At the charge conference in the trial court, the Defendant requested an instruction on the “Pennsylvania Rule”, a rule of admiralty that provides that the operator of a vessel who fails to observe a maritime safety regulation has the burden to prove that the violation could not have been a cause of the accident. This rule is based on the case The Pennsylvania, 86 U.S. 125, 136 (1873) which held that the “burden rests upon the ship of showing not merely that her fault might not have been one of the causes, or that it probably was not, but that it could not have been”). The Plaintiff requested that the Court give the “Pennsylvania Rule” instruction reciprocally and the Defendant objected. The trial court agreed with the Plaintiff and instructed the jury that: “[i]f you find that either the plaintiff or the defendant violated one of these rules, it is that party’s burden to show by a greater weight of the evidence that the violation of the rule could not have been a legal cause of the damage complained of.
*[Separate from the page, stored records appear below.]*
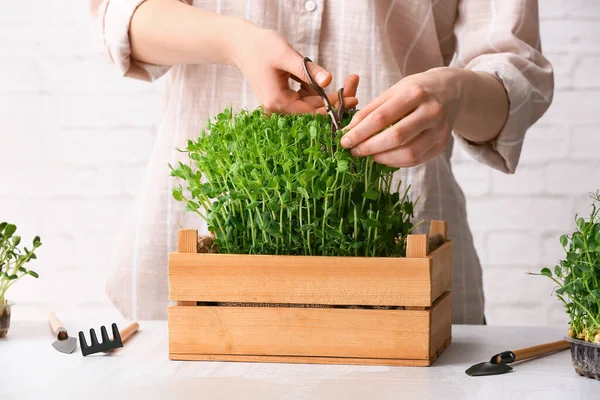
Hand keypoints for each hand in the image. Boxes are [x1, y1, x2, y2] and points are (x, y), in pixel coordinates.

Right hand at [230, 23, 358, 114]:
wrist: (240, 44)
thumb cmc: (260, 46)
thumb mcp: (286, 55)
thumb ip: (307, 69)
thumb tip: (329, 80)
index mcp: (278, 102)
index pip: (311, 112)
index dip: (333, 107)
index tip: (353, 99)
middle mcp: (277, 108)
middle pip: (311, 111)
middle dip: (333, 102)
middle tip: (355, 92)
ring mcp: (278, 105)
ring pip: (308, 105)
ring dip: (325, 97)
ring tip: (347, 86)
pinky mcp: (280, 98)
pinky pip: (302, 99)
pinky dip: (314, 92)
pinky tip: (322, 81)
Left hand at [340, 67, 462, 167]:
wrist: (451, 91)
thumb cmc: (417, 89)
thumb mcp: (394, 90)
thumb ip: (371, 110)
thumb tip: (349, 131)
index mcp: (415, 93)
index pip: (382, 117)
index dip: (360, 132)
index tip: (344, 141)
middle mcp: (431, 112)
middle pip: (396, 137)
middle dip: (369, 147)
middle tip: (354, 151)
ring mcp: (439, 131)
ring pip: (408, 153)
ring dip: (383, 158)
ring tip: (369, 155)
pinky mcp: (442, 146)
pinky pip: (416, 160)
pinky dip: (396, 162)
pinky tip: (384, 157)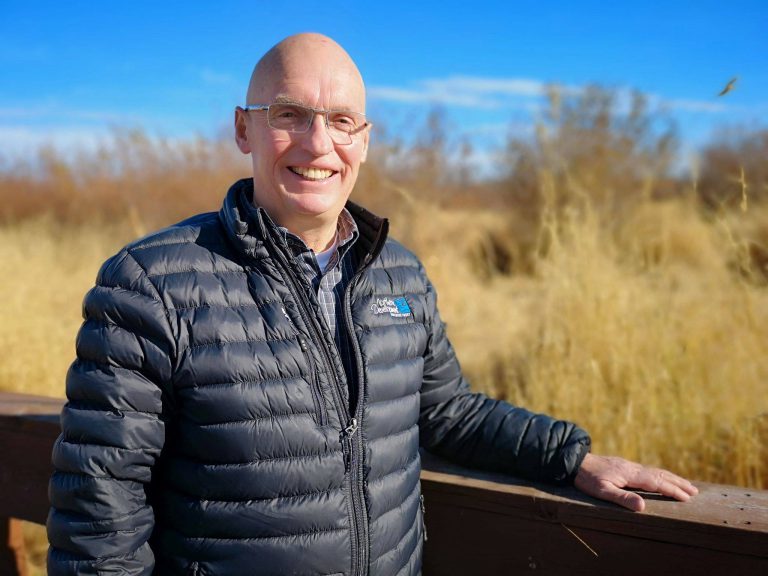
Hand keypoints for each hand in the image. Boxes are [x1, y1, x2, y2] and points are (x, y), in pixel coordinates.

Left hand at [574, 453, 698, 511]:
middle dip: (678, 483)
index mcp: (630, 474)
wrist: (576, 461)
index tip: (687, 497)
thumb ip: (622, 498)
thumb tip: (643, 506)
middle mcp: (633, 468)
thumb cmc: (587, 478)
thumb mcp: (602, 491)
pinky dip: (660, 474)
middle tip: (694, 492)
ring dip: (671, 478)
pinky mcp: (625, 466)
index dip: (672, 489)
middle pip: (660, 474)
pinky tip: (661, 478)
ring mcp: (629, 466)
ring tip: (685, 485)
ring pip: (655, 471)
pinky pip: (648, 470)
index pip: (656, 482)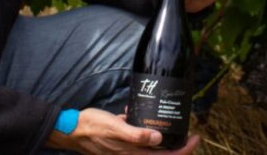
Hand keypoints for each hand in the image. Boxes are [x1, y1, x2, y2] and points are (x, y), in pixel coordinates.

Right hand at [45, 108, 199, 153]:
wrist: (72, 129)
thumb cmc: (92, 128)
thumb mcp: (115, 128)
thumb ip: (136, 135)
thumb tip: (159, 138)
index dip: (184, 150)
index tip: (195, 137)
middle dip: (177, 146)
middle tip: (188, 132)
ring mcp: (127, 150)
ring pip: (152, 149)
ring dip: (162, 139)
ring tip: (169, 122)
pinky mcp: (122, 144)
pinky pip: (138, 140)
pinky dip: (144, 131)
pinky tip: (137, 115)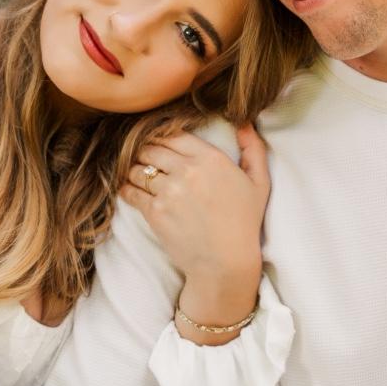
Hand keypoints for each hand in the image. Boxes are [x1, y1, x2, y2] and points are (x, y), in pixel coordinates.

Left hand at [120, 125, 267, 326]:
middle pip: (151, 148)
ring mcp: (169, 191)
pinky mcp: (155, 211)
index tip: (158, 142)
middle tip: (143, 157)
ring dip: (134, 170)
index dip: (162, 136)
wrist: (226, 263)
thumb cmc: (245, 223)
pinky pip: (131, 191)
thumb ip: (254, 149)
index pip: (174, 134)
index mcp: (211, 158)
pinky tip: (129, 189)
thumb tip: (244, 122)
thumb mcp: (259, 183)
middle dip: (144, 151)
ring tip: (137, 175)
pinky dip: (127, 189)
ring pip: (138, 168)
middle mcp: (188, 170)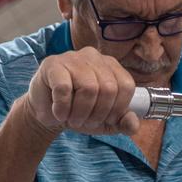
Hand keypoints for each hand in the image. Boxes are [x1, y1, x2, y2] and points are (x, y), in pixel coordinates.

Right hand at [25, 47, 139, 136]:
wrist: (49, 115)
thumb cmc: (79, 113)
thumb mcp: (105, 122)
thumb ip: (123, 123)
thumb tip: (133, 123)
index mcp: (111, 67)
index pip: (126, 85)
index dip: (117, 108)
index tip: (105, 119)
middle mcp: (94, 57)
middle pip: (109, 88)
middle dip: (98, 113)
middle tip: (85, 121)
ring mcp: (73, 57)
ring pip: (88, 88)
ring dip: (80, 113)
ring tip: (72, 119)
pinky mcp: (53, 64)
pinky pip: (64, 88)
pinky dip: (63, 108)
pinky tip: (59, 113)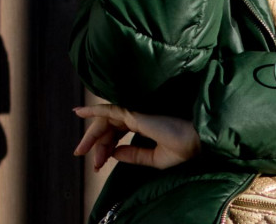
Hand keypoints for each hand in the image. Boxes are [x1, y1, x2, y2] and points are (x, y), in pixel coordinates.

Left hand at [72, 104, 200, 170]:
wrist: (196, 139)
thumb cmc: (182, 148)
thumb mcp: (155, 158)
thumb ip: (134, 155)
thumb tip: (113, 154)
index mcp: (144, 125)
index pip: (117, 132)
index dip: (106, 148)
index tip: (98, 166)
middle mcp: (137, 115)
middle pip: (108, 125)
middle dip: (94, 142)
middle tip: (81, 155)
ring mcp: (135, 112)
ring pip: (105, 119)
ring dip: (91, 134)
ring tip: (80, 149)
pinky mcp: (134, 112)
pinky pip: (108, 110)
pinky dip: (93, 110)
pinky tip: (79, 113)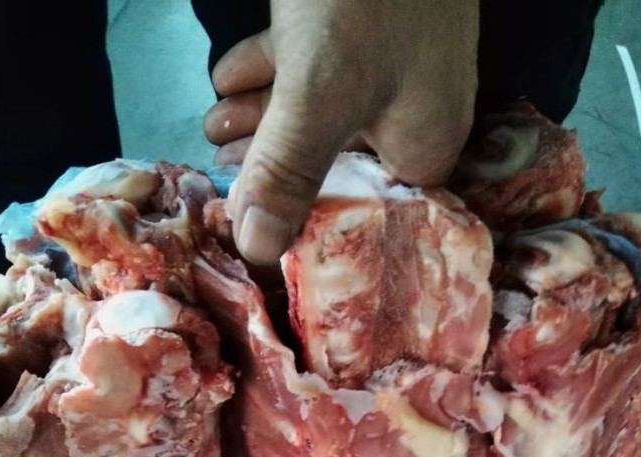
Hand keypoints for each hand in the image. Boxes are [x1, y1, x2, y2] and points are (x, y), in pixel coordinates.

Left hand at [204, 0, 478, 264]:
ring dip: (264, 121)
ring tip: (214, 127)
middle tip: (223, 174)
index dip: (311, 225)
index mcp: (426, 143)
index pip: (367, 212)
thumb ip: (288, 170)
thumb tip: (256, 251)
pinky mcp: (365, 22)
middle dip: (274, 168)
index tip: (259, 232)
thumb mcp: (320, 90)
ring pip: (322, 111)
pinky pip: (318, 63)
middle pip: (338, 163)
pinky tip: (230, 78)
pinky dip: (273, 74)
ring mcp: (392, 64)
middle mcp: (416, 112)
The 1st DCA held that the “Pennsylvania Rule” applies where three elements exist: (1) proof by a preponderance of the evidence of a violation of a statute or regulation imposing a mandatory duty; (2) the statute or regulation involves marine safety or navigation; and (3) the injury suffered is of a nature the statute or regulation was intended to prevent (citations omitted). The Defendant claimed that the Plaintiff had failed to offer evidence that the Defendant violated a maritime safety statute or regulation because those rules apply to vessels and the pipeline was not a vessel and therefore, it was improper for the trial court to give the instruction as to the Defendant.
The Court held that the Plaintiff below only needed to show that the Defendant violated one of the Inland Navigational Rules to warrant an instruction on the Pennsylvania Rule. Citing Inland Navigational Rule 2 which states that: “Nothing in these Rules shall exonerate any vessel, or the owner . . . thereof, from the consequences of any neglect to comply with these Rules or of the neglect of any precaution which may be required by the ordinary practice of seamen, or by the special circumstances of the case.”
The court held that this rule has been interpreted to require a general standard of due care (citations omitted). The Court held that the Plaintiff offered evidence that the Defendant’s employee allowed a black dredge pipe to float across the main channel and that provided sufficient grounds for giving the “Pennsylvania Rule” instruction reciprocally.
SUFFICIENCY OF DAMAGES EVIDENCE
The jury returned a verdict in favor of the Plaintiff, awarding total damages in the amount of $1,802,302 including $84,600 for future medical expenses, $303,900 for future lost earning capacity, and $1,300,000 for future pain and suffering. The Defendant below filed a motion for new trial claiming the damage awards, except for past medical expenses, were against the manifest weight of the evidence. After a couple of agreed-upon modifications to the damages award, the court denied the motion for new trial. The 1st DCA held that the jury’s award for future loss of earning capacity and future medical expenses were not supported by the evidence, and therefore, it was an abuse of discretion for the trial court to deny the Defendant’s motion for new trial on those two issues. With regard to the award for pain and suffering, the Court held that the award was not so large as to lack a reasonable relationship to the evidence and therefore, it was proper for the trial court to deny the motion for new trial on that element of the damages award.